▶ **Extract to read**
_ _ _
Shepherd in a Sheepskin Vest is a studio album by American musician Bill Callahan, released on June 14, 2019, by Drag City. It is the sixth studio album released under his own name, and seventeenth overall when including LPs released as Smog.

Shepherd in a Sheepskin Vest is a double album with twenty tracks and over sixty-three minutes in length, making it Callahan's longest album to date. The album received favorable reviews, with Pitchfork contributing editor Jayson Greene referring to it as a "highlight of his career".

Release and promotion
The album was announced on May 2, 2019. The first three sides of the album were released digitally weeks apart before the album's release. The first side was released on May 23, 2019, the second side on May 30, 2019, and the third on June 6, 2019.

The album was premiered for early streaming through NPR's First Listen series starting on June 6, 2019.
_ _ _
▶ **Information given**
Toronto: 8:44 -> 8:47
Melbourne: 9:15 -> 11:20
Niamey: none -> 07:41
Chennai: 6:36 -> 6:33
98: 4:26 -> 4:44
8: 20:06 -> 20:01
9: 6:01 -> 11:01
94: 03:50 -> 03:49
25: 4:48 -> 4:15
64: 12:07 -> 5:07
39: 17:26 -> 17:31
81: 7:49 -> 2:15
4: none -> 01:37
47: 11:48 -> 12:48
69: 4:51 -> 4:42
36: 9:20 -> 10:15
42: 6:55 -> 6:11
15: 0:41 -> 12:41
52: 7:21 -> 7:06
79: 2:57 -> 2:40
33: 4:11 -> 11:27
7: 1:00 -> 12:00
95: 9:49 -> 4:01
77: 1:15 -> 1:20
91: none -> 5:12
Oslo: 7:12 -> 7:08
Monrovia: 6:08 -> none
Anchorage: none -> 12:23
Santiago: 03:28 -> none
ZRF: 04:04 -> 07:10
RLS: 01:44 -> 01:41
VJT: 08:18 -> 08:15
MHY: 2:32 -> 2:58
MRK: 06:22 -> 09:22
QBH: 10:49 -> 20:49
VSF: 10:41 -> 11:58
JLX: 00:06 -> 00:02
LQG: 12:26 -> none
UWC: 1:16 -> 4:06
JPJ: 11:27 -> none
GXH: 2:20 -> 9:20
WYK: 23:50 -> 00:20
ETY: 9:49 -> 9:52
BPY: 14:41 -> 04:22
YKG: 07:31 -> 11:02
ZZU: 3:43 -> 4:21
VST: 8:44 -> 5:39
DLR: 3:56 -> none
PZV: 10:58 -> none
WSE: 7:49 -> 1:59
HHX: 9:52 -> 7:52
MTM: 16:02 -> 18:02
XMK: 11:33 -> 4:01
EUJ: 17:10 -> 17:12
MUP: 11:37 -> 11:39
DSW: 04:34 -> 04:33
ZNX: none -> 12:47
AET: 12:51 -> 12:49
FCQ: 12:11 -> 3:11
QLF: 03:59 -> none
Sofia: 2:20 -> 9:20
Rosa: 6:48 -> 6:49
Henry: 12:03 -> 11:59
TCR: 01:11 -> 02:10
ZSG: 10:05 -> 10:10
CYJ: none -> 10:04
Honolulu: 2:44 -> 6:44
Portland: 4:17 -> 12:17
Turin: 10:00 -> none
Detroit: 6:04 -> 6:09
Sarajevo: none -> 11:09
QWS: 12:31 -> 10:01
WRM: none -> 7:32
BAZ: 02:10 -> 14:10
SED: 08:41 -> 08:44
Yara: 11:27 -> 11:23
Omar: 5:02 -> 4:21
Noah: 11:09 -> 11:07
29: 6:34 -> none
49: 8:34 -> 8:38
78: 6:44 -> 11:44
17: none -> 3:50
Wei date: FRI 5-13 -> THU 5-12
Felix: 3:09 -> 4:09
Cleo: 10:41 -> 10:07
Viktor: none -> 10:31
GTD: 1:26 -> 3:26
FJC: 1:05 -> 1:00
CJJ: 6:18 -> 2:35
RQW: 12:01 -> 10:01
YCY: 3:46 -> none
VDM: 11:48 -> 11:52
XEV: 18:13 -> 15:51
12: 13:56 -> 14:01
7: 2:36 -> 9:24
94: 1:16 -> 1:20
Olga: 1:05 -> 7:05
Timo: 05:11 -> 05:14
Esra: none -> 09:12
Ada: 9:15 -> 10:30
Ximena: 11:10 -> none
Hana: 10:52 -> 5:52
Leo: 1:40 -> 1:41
_ _ _
▶ **Tasks to perform**
[a] According to the article on Shepherd in a Sheepskin Vest, on what date was the album's second side released digitally?
[b] Continue the article on Shepherd in a Sheepskin Vest from its last sentence.

▶ **Outputs by task**
[a] May 30, 2019.

[b]
Critical reception

Shepherd in a Sheepskin Vest received positive reviews from critics upon its release. At Metacritic, which assigns a normalized rating out of 100 to reviews from mainstream publications, the album received an average score of 88, based on 22 reviews.

Laura Snapes of The Guardian praised the album as a "brilliantly sly celebration of family and the infinite". In his review for Pitchfork, Jayson Greene called the album "his warmest, his most generous, possibly his most profound. It is his longest, for sure, lounging comfortably across four sides of vinyl, none of it wasted. It is a high note, fond and deep and sustained."

Track listing

Personnel
Credits adapted from liner notes.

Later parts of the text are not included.